HISTORY
Henry Buck's is one of the world's great menswear stores and perhaps one of the last of the great menswear retail specialists to remain in family hands in an age where globalisation, rationalisation and the expediency of mass marketing and poor levels of service are what we have become accustomed to expect.
Henry Buck's is also the Australian member of the International Menswear Group, a prestigious club of the world's very best menswear specialists, and on three occasions in the past 15 years have been elected president of this exclusive group who meet three times a year to share valuable information and ideas.
The world's finest and most wearable men's clothes are carefully and selectively bought for Henry Buck's customers. There is a sense of purpose and knowledge in our purchasing of men's clothing and a whimsical flamboyance and innate style in our collection of luxurious accessories.

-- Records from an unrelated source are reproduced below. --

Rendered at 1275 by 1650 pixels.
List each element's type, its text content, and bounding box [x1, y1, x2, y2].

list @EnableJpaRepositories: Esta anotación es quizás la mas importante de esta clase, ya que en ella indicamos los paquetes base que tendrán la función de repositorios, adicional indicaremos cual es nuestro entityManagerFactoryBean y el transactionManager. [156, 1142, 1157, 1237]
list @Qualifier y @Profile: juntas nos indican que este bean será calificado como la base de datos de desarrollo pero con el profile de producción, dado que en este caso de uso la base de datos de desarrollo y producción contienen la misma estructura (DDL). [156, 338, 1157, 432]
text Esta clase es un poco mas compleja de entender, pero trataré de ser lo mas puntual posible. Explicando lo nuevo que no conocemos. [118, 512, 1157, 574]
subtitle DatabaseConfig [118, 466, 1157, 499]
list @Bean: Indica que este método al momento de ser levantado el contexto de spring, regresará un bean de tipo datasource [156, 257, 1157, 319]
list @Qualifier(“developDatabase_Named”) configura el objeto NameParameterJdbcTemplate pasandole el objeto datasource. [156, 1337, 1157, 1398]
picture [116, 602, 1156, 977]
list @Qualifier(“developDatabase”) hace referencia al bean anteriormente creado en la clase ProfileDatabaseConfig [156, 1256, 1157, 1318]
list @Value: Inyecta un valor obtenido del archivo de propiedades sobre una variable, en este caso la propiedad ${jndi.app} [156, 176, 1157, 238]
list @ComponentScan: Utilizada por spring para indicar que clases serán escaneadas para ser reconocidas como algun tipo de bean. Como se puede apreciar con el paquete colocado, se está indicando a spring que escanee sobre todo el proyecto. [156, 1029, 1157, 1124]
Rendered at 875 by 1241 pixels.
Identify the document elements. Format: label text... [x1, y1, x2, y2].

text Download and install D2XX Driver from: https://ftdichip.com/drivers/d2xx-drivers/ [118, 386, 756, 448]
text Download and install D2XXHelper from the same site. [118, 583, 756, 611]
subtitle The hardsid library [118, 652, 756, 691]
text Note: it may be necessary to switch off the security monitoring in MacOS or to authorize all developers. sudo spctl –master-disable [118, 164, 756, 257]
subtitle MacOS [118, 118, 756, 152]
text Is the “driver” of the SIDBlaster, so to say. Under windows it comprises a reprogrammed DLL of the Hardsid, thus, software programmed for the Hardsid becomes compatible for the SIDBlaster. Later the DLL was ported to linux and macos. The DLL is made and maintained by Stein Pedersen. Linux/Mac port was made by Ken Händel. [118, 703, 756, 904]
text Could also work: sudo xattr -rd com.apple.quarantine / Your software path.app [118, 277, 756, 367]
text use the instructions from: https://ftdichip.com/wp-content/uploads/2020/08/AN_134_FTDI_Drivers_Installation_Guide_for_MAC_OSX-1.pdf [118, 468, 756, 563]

Henry Buck was born in 1860 in Clerkenwell, London, the second child of Thomas,a master electro-plater and later a corn factor. He moved to Yorkshire and was brought up in Danby. He learnt the soft goods trade at the age of 13 and suffering from turboculosis migrated to New South Wales in 1887 and worked at Manfred a sheep raising property near Euston. His fiancée Laura Jane Rose joined him but was repelled by life on a sheep station, and being a strong Yorkshire personality, persuaded Henry to move to Melbourne. On June 25 1887 at Armadale the couple married with Presbyterian forms
Henry worked as a bookbinder assistant, losing his job in 1890 after having the temerity to ask for a rise in pay, probably a shilling a week. He went into a business with a friend and found to his dismay that he had been duped. Rather than take legal action against his friend, Henry took over the shop, fabrics and equipment and with Laura as bookkeeper, and 2 machinists, Henry learned the trade of shirt cutting and opened a shop on August 25th 1890 in the fashionable Queen’s Walk off Swanston Street
By the turn of the century Henry had built a big factory on the outskirts of Melbourne to manufacture shirts, pyjamas and ties, and had leased a warehouse in the city.
King George V appointed Henry Buck an Officer of the Most Excellent Order of the British Empire (OBE) in 1920 for services to the community and business. As well as managing a business involved in retail, manufacturing and wholesaling, HB had become famous for administering to thousands of returned troops, ferrying them around and providing food and shelter throughout the 1914-1918 war.
In 1919, Fred Dennett, a dashing young touring concert pianist and the nearest thing to what we would call a "pop star", visited Melbourne during a tour of the Empire, met, wooed and married Henry’s only daughter Elsie, much to her parent's disapproval.
Fred eloped with his young bride to India and, soon after, Henry’s famous telegram "All is forgiven. Come Home. Love, Dad" changed the course of the firm’s future and ensured its succession. Fred joined Henry Buck’s, produced a daughter, Suzanne and a son, Peter who later at the age of 21 captained a Lancaster bomber that was shot down over France in 1944. When HB died on a visit to England in 1933, Fred became Governing Director.
Henry Buck’s granddaughter, Suzanne, married James Cecil from England. Their sons, Timothy and Jonathan, are now involved in the business. The 5th generation, Jonathan’s three children James, Timothy and Romy are of course heirs and successors to the business. James is an accomplished musician (following his great grandfather’s footsteps), Tim Jnr has joined the company and is a buyer working with his uncle Tim and Romy is still at school.
Tim Cecil manages the business, Jonathan sits on the board, designs the stores and catalogues and advises on corporate image. Their mother is also on the board and administers good motherly wisdom and advice. Between them they own 100% of the shares.
There are now 6 stores in Melbourne, Sydney and Adelaide, a thriving catalogue business (via mail order and the Internet), occasional "trunk shows" that travel to most Australian cities presenting the seasonal collections to the country and interstate clientele, and HB’s are still making their own shirts. Australia is a big country and twice a year, Henry Buck’s mails its consistently award-winning catalogues to 70,000 clients whose names have all been provided during visits to the stores.
The most important labels in HB’s stores continue to be the Henry Buck’s and Buck’s Casuals brands made for them in Australia, New Zealand and Italy. In addition, HB’s buys Church’s, Hackett, Atkinson’s, Kent & Curwen, Turnbull & Asser and Derek Rose from Great Britain; Canali, Ermenegildo Zegna, Paul & Shark, Stefano Ricci, Etro, Cucinelli, Tino Cosma, Rossetti and Robert Friedman from Italy, and Ascot, Hugo Boss and Brax from Germany, Robert Talbott from USA., Lacoste and Breuer from France. The European Gant sportswear collection dominates HB’s rapid growth in casual sportswear.
Henry Buck’s has strengthened its position in the market place over the past 15 years through expansion and consolidation, entrepreneurial initiatives and focusing on its 35-65 age group of affluent, corporate or professional, smartly dressed clients.
And Henry Buck’s still proudly remains one of the last wholly owned and managed family companies left to fly the flag of private enterprise.